→ Exercise goal
Please reproduce the listing verbatim, without its images.

→ Supplied data
━━━━━━━━━━

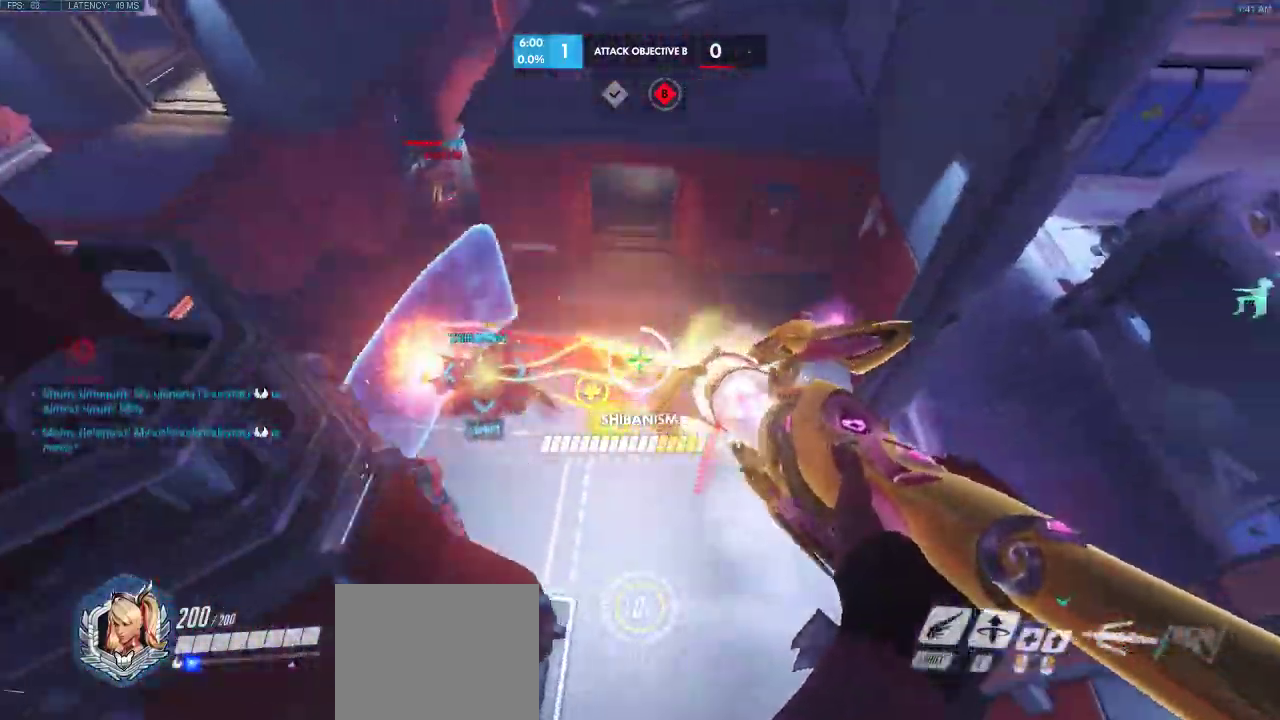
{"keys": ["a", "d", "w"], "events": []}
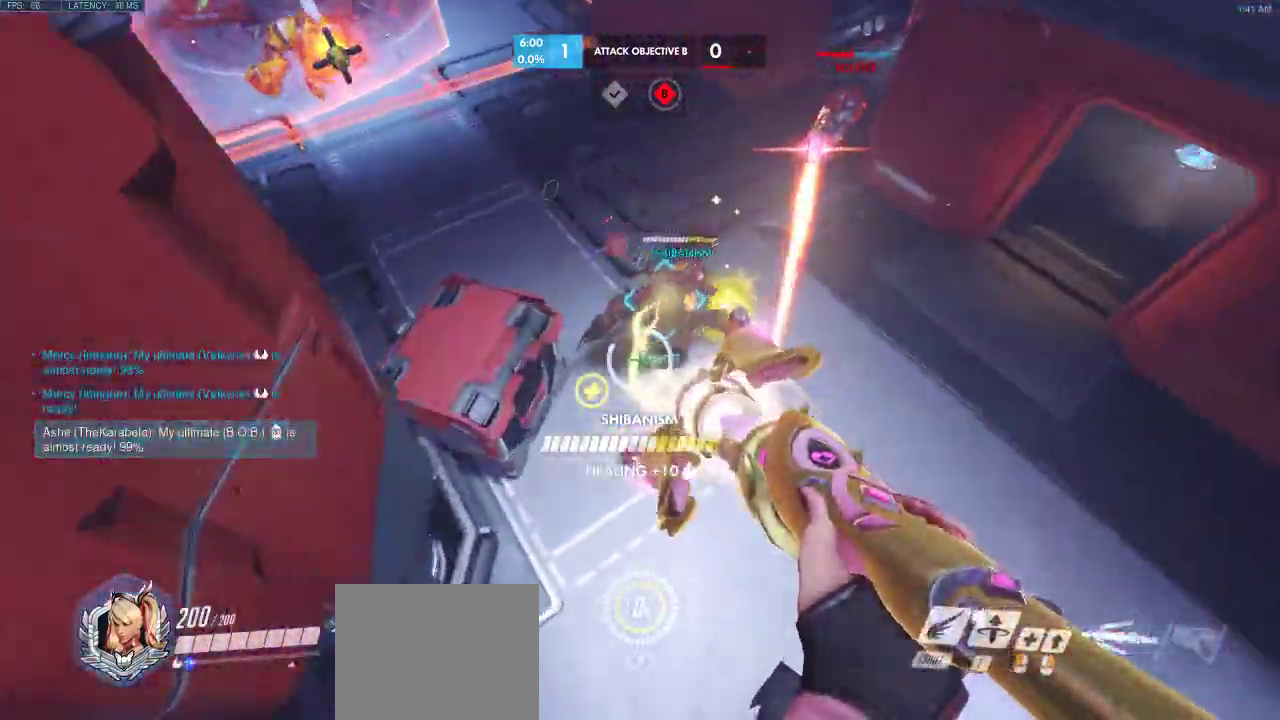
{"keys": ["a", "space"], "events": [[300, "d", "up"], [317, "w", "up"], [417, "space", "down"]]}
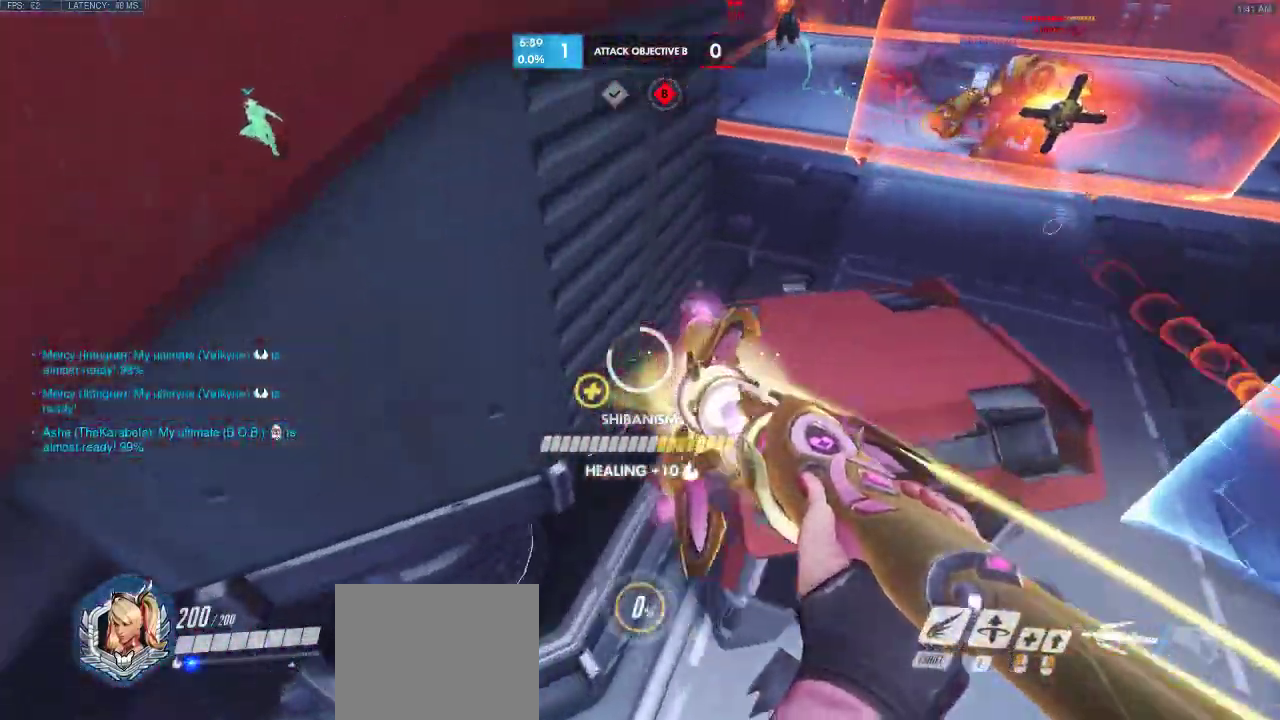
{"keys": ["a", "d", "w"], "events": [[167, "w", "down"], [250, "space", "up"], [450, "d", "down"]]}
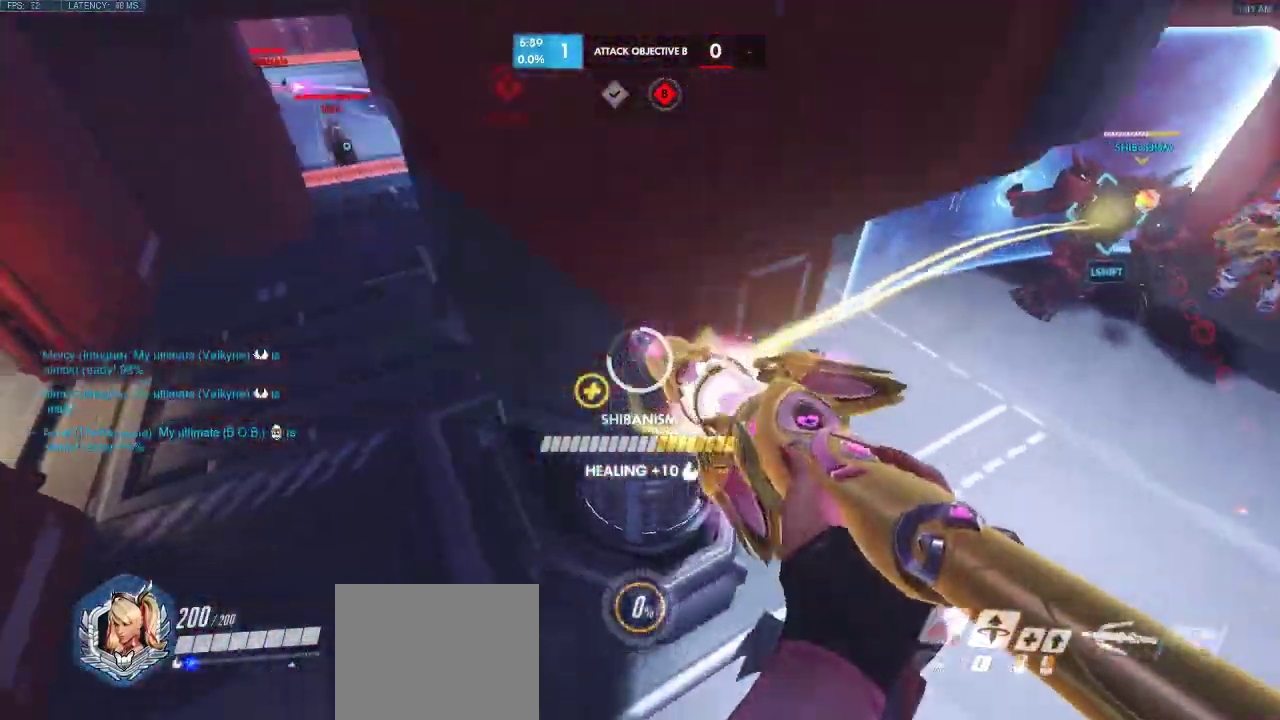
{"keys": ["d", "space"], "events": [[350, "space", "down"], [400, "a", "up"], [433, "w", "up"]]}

━━━━━━━━━━

→ Solved exercise
{"keys": ["a", "d", "w"], "events": []}
{"keys": ["a", "space"], "events": [[300, "d", "up"], [317, "w", "up"], [417, "space", "down"]]}
{"keys": ["a", "d", "w"], "events": [[167, "w", "down"], [250, "space", "up"], [450, "d", "down"]]}
{"keys": ["d", "space"], "events": [[350, "space", "down"], [400, "a", "up"], [433, "w", "up"]]}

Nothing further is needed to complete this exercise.